Massachusetts-based company BioXcell has plans to launch a new test tube approach in Britain this year, which may allow women to have a cheaper form of IVF in their lunch hour.
Claude Ranoux of the company has revealed that the Invocell device is designed to enable IVF to be performed without complex laboratory equipment.
AdvertisementHe says that the device may make the procedure faster, more convenient and less expensive.
He says that unlike the standard IVF wherein eggs are fertilised with sperm outside the body, the Invocell device is a sealed capsule that allows fertilisation to take place in the vaginal cavity.
As to how the procedure is performed, Ranoux says that a woman would first be given mild drugs to stimulate her ovaries, and then eggs would be removed from them while she is under sedation.
Thereafter, up to seven eggs are put into the Invocell capsule along with washed sperm, and the capsule is placed inside the vagina.
Three days later, when the patient retuns for the removal of the capsule, any fertilised embryos will be examined for quality, and the best one or two would be transferred to the womb.
Ranoux says that he first appointment would take about 90 minutes, and the second half an hour.
Since eggs, sperm and embryos would at no point be stored outside the body, he says, the new procedure would help cut the cut involved in incubation.
"You don't need a complex IVF centre, a laboratory, lots of the equipment.
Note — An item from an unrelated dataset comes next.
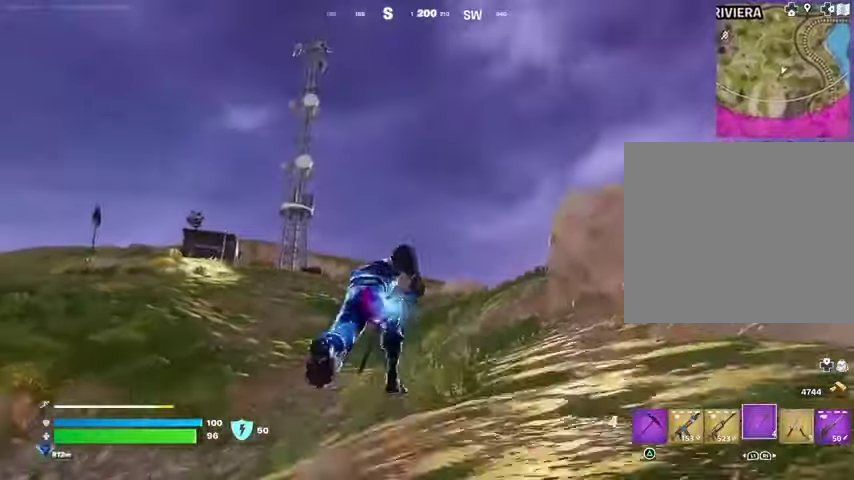
{"buttons": ["L2"], "left_stick": "up", "right_stick": "center", "events": [[433, "L2", "down"]]}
You can perform this procedure in an office," Times Online quoted him as saying.
During a presentation to the International Society for Mild Approaches in Assisted Reproduction conference in London, it was revealed that BioXcell has so far completed about 800 trial cycles, and recorded a clinical pregnancy rate of 19.7 per cent.
The company has applied for approval for the device from the US Food and Drug Administration, and it has also received a European Union CE mark.
Ranoux reckons that the company may launch the new technique in Britain later this year.
Many British fertility doctors, however, are doubtful as to whether the new approach would be popular.
Simon Fishel of Care Fertility in Nottingham said that a major drawback would be that embryos could not be observed immediately after fertilisation, to make sure that it has taken place normally.
He also said that the procedure might be unsuitable for about 50 per cent of IVF patients who use intracytoplasmic sperm injection (ICSI), a technique to treat male infertility.
He further said that performing such a procedure in an office setting would also be difficult due to regulatory issues.
"You would still need the accredited facilities for egg collection, and there's also the question of what you'd do with any spare embryos. If you wanted to freeze them, you'd still need an incubator and a freezer," Dr. Fishel said.
John Paul Maytum of the Human Fertilisation and Embryology Authority said: "If a clinic wanted to use this device, we would have to look very carefully at whether it would fall within our remit."